### PASSAGE TO READ:
• • • • • • •

EX-99.13 2 dorian13da7ex9913.htm

 

8 October, 2018

 

Mr. John Hadjipateras

Chairman, President and Chief Executive Officer

Dorian LPG Ltd.

c/o Dorian LPG (USA) LLC

27 Signal Road

Stamford, Connecticut 06902

 

 

Dear John,

 

It has been over four months since we proposed a combination of BW LPG and Dorian, and nearly three months since we improved our proposal. To date, we have not had a formal response to our increased offer, and our meetings with you have not given any indication that you are willing to work towards a mutually beneficial outcome.

 

Although we continue to believe in the benefits of the proposed merger, and that a combination would be highly beneficial for your shareholders, we are first and foremost committed to acting in the best interests of BW LPG’s shareholders. Accordingly, we hereby withdraw our proposal. It is not normal practice nor in the best interest of our shareholders to hold a proposal open indefinitely, especially when it is highly favorable to the counterparty. We have shared the facts with you on multiple occasions and include our specific reasoning here by way of explanation:

 

  1. Dorian was offered 46% of the combined company despite only contributing 30% of the revenue-generating units and 25% of the revenue to the combined entity (see slide 1 of the attached presentation).

 

  1. As per the latest consensus estimates for EBITDA, net income and free cash flow (CY2019-2020), and accounting for our respective leverage, Dorian would have an implied equity share of no more than 16% of the combined company, but was offered 46% ownership. This significant value accretion for Dorian is even greater in an improved market environment (see slide 2).

 

  1. Dorian’s operating cost is on average $5,600/day higher than BW LPG. This is a result of our lower opex, lower G&A, lower financing cost, and lower capital deployed per owned VLGC (see slide 3).

 

  1. You have consistently stated that your eco-ships are more favorable than our fleet. We accept that there is a fuel cost advantage to modern ships, but with 21 eco ships in the BW LPG fleet against 19 in the Dorian fleet, and with the cost advantage of our vessels across the board, the current bunker cost of $500/ton would have to exceed $2,000/ton before this becomes relevant (see slide 4).

• • • • • • •

### DATA FOR THIS EXERCISE:

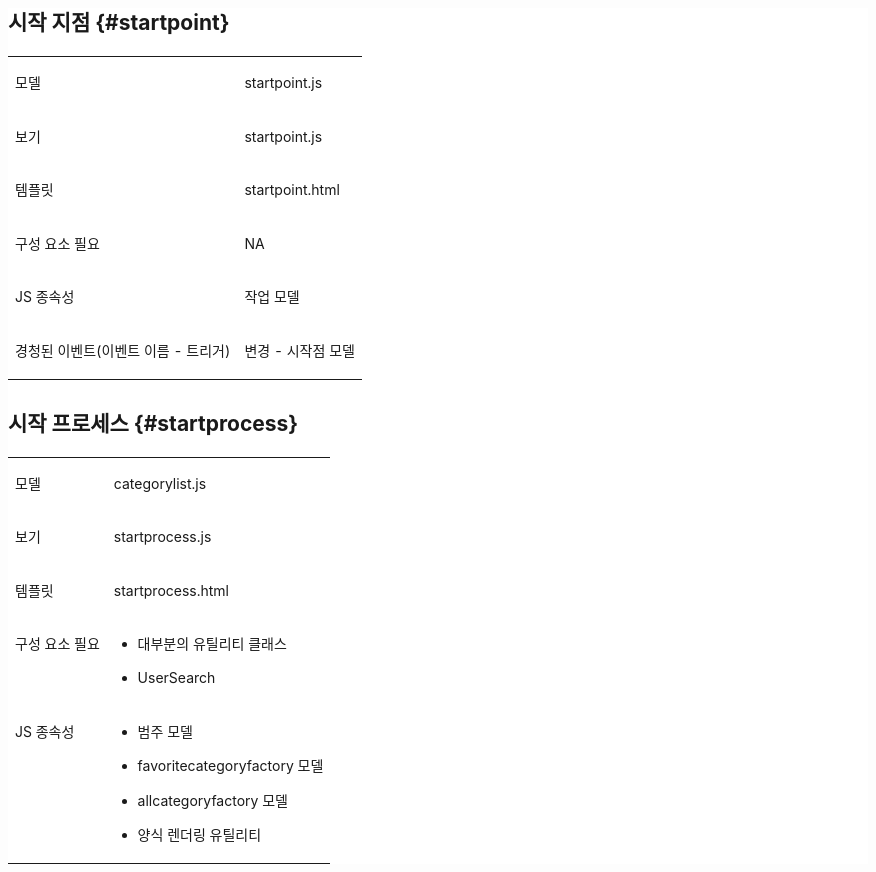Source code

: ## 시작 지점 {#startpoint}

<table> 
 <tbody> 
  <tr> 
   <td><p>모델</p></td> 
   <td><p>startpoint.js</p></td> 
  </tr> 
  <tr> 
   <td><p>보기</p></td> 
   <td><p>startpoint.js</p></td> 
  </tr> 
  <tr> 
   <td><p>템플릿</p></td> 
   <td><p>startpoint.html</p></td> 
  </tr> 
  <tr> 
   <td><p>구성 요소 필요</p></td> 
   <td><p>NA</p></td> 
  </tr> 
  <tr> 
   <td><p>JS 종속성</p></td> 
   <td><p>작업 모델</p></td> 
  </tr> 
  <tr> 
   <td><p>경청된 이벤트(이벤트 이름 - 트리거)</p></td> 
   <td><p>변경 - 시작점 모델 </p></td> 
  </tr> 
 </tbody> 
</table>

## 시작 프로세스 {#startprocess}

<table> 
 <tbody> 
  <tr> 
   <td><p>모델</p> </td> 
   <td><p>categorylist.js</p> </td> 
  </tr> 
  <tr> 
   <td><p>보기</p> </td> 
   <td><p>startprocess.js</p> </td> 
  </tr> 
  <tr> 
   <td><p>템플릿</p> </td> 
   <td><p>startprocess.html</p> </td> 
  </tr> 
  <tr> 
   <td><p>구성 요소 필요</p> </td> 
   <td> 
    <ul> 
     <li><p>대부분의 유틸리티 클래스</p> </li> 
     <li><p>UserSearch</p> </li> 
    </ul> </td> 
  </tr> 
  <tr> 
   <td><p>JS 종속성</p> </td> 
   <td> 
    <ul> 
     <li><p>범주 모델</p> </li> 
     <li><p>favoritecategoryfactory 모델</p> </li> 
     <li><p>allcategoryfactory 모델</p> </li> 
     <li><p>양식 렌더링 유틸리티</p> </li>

• • • • • • •

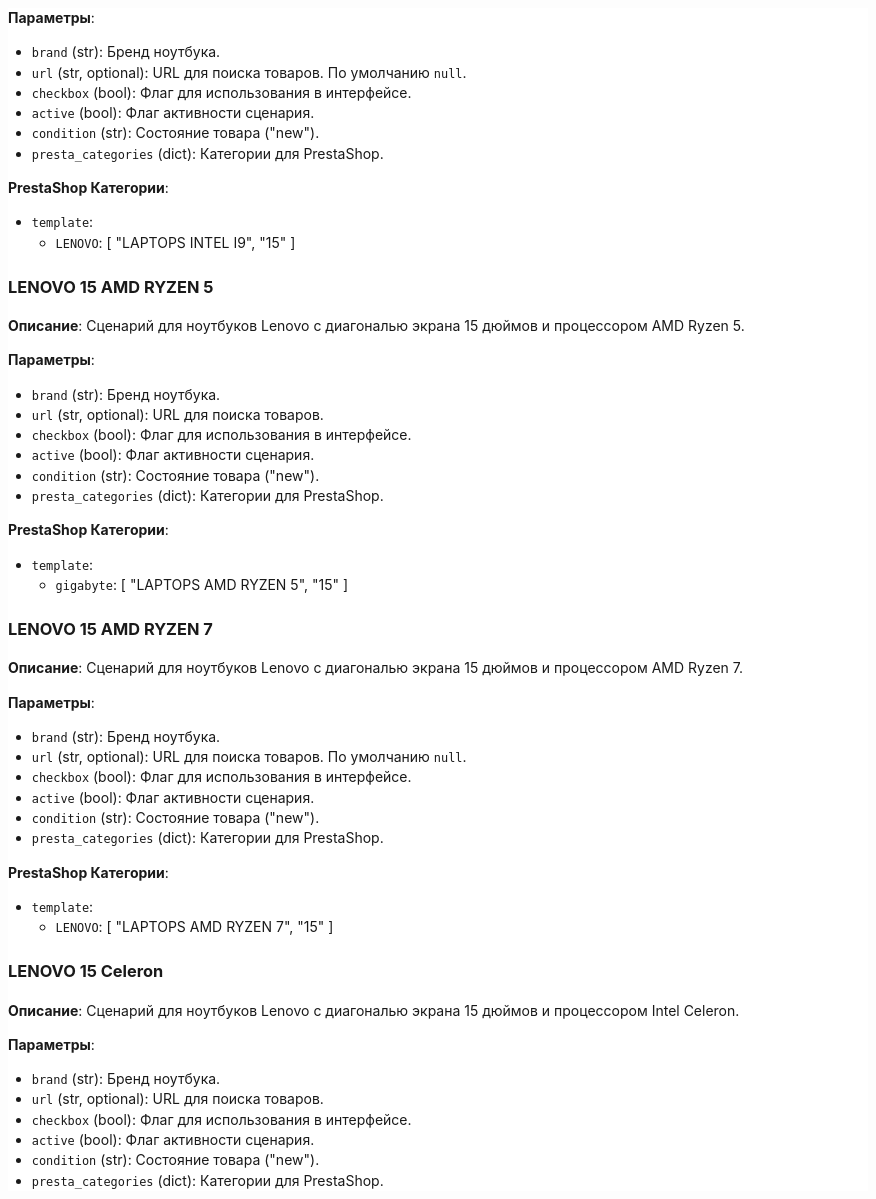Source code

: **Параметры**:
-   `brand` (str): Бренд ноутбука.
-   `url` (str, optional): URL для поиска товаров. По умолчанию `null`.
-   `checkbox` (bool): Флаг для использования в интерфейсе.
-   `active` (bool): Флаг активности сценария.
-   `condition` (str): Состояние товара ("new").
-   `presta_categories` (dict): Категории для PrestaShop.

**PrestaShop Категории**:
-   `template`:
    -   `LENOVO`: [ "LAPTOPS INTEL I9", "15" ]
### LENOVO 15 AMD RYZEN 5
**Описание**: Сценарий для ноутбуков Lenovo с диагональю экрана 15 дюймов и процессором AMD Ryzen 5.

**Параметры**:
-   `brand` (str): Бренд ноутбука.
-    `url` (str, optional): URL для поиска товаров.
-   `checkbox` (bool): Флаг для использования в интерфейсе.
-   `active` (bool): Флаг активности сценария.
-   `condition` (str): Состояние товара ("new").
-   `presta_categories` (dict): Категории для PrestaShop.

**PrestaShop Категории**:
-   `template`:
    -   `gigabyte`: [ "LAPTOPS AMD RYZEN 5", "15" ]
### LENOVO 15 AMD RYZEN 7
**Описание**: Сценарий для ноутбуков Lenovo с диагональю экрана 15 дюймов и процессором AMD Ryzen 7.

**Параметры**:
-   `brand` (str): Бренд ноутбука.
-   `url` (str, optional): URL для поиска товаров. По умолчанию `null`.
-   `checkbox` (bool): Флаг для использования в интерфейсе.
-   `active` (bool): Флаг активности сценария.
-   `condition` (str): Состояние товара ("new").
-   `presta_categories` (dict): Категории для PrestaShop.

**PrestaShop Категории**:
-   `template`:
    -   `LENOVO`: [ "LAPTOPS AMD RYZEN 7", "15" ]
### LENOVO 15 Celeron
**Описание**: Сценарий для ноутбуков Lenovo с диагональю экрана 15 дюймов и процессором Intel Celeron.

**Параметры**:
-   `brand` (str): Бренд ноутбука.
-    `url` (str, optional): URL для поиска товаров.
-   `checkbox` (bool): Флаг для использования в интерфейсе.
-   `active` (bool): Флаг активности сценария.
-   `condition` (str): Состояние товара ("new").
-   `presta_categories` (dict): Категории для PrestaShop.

• • • • • • •

### DIRECTIVE A:
In the letter about the proposed BW LPG and Dorian combination, why does BW LPG withdraw its proposal? Answer in one to three sentences.
### DIRECTIVE B:
Tally the lines of the records that contain the string "диагональю", and give only the number.
The letter and the records have nothing to do with each other.

### EXPECTED OUTPUT A:
BW LPG says it is committed first and foremost to acting in the best interests of its own shareholders. It states that holding a proposal open indefinitely is neither normal practice nor in those shareholders' interest, especially when the proposal is highly favorable to the counterparty.

### EXPECTED OUTPUT B:
3